Wird der Hund zum Sündenbock?

19. Juli 2009 von Christine

Diese Woche im Tages-Anzeiger gelesen: „70-Jähriger bodigt Kampfhund“. Es geht in diesem Artikel um die Geschichte des Airdale-Terrier Mike, der von einem American Bulldog im Nacken gepackt und durch seinen Halter aus dessen Fängen befreit wurde. So etwas sollte nicht geschehen. Aber was mich noch viel mehr geängstigt hat, sind all die Kommentare, die auf diesen Artikel hin in der Online-Ausgabe des Tagesanzeigers geschrieben wurden. Da kommt es zu einem Schlagabtausch, als gelte es einen verbalen Boxkampf zu gewinnen. Wo kommt bloss all der Hass her? Hass auf Hunde, Hass auf ihre Halter und Halterinnen, Hass auf Politiker.

Niemand wird mir widersprechen, was im Dezember 2005 in Oberglatt geschehen ist, als drei Hunde den kleinen Süleyman zu Tode gebissen haben, ist sehr tragisch. Seither wird jeder Beissunfall, in den ein so genannter Kampfhund involviert ist, zum auflagefördernden Grossereignis in den Medien hochstilisiert. Die Rufe nach einem Verbot von gewissen Hunderassen werden immer lauter. Ebenfalls 2005 wurden in der Schweiz 5468 Menschen bei Verkehrsunfällen getötet oder schwer verletzt. Will jemand deshalb die Autos verbieten? Der Vergleich hinkt nicht, denn beim Auto ist es der Mensch, der fährt, und die meisten sind verantwortungsvoll und fahren unfallfrei. Und die meisten Hundehalter- und halterinnen sind verantwortungsbewusst, erziehen ihre Hunde und sorgen dafür, dass sie es gut haben. Leider gibt es Autoraser, die unschuldige Verkehrsteilnehmer verletzten oder töten. Und leider gibt es auch unter den Hundehalter/innen Menschen, die keine Achtung vor dem Lebewesen Hund haben, es schikanieren, bis es sich auf die einzige Art wehrt, die ihm möglich ist: bis es zubeisst. Oder sie richten den Hund gar dazu ab, Menschen anzugreifen.

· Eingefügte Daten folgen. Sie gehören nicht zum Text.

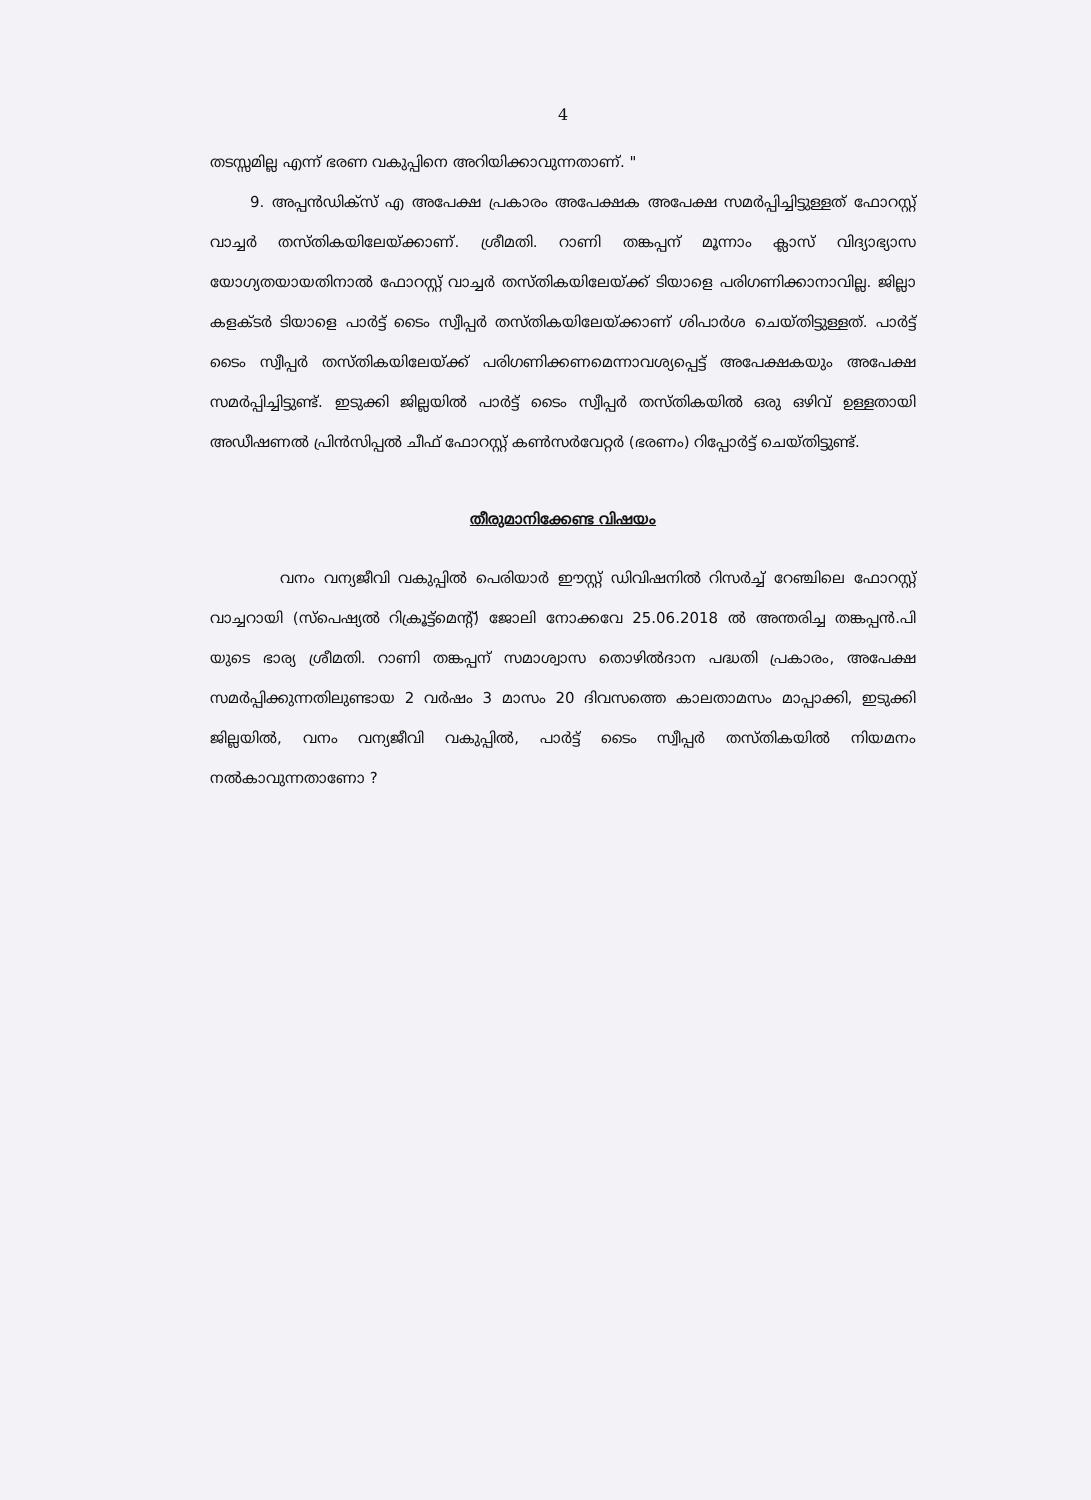4
തടസ്സമില്ല എന്ന് ഭരണ വകുപ്പിനെ അറിയിക്കാവുന്നതാണ്. "
9. അപ്പൻഡിക്സ് എ അപേക്ഷ പ്രകാരം അപേക്ഷക അപേക്ഷ സമർപ്പിച്ചിട്ടുള്ളത് ഫോറസ്റ്റ് വാച്ചർ തസ്തികയിലേയ്ക്കാണ്. ശ്രീമതി. റാണി തങ്കപ്പന് മൂന്നാം ക്ലാസ് വിദ്യാഭ്യാസ യോഗ്യതയായതിനാൽ ഫോറസ്റ്റ് വാച്ചർ തസ്തികയിലേയ്ക്ക് ടിയാളെ പരിഗണിക്കാനാവില്ല. ജില്ലാ കളക്ടർ ടിയാളെ പാർട്ട് ടൈം സ്വീപ്പർ തസ്തികയിലേയ്ക്കാണ് ശിപാർശ ചെയ്തിട്ടുള്ളത്. പാർട്ട് ടൈം സ്വീപ്പർ തസ്തികയിലേയ്ക്ക് പരിഗണിക്കണമെന്നാവശ്യപ്പെട്ട് അപേക്ഷകയും അപേക്ഷ സമർപ്പിച്ചിട്ടുണ്ട്. ഇടുക്കി ജില്ലയിൽ പാർട്ട് ടൈം സ്വീപ്പർ തസ്തികയിൽ ഒരു ഒഴിവ് ഉള്ളതായി അഡീഷണൽ പ്രിൻസിപ്പൽ ചീഫ് ഫോറസ്റ്റ് കൺസർവേറ്റർ (ഭരണം) റിപ്പോർട്ട് ചെയ്തിട്ടുണ്ട്.
തീരുമാനിക്കേണ്ട വിഷയം
വനം വന്യജീവി വകുപ്പിൽ പെരിയാർ ഈസ്റ്റ് ഡിവിഷനിൽ റിസർച്ച് റേഞ്ചിലെ ഫോറസ്റ്റ് വാച്ചറായി (സ്പെഷ്യൽ റിക്രൂട്ട്മെന്റ്) ജോലി നോക്കവേ 25.06.2018 ൽ അന്തരിച്ച തങ്കപ്പൻ.പി യുടെ ഭാര്യ ശ്രീമതി. റാണി തങ്കപ്പന് സമാശ്വാസ തൊഴിൽദാന പദ്ധതി പ്രകാരം, അപേക്ഷ സമർപ്പിക്കുന്നതിലുണ്ടായ 2 വർഷം 3 മാസം 20 ദിവസത്തെ കാലതാമസം മാപ്പാക്കി, ഇടുക്കി ജില്ലയിൽ, വനം വന്യജീവി വകുപ്പിൽ, പാർട്ട് ടൈം സ്വീപ്പർ തസ്തികയിൽ നിയമനം നൽകാവുന്നതാണോ ?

Ebenfalls diese Woche im Tages-Anzeiger gelesen: „Fast jeder Vierte wurde schon tätlich angegriffen.“ Von Menschen! Und auf der Homepage von Amnestie International steht geschrieben: „Jede dritte Frau wird in ihrem Leben einmal vergewaltigt, geschlagen, zum Sex gezwungen oder auf andere Weise misshandelt.“ Doch darüber regt sich kaum jemand auf. Es ist einfacher, über Hunde herzufalllen. Denn diese können sich nicht wehren.

Und zum Schluss noch ein ganz ketzerischer Gedanke: gewisse Rassen sollen verboten werden. Hatten wir das nicht schon einmal?

PS: Zu diesem Blog gibt es kein Foto von Tatezi. Aber in der Galerie hat es dafür neue Bilder von unseren letzten Ferien.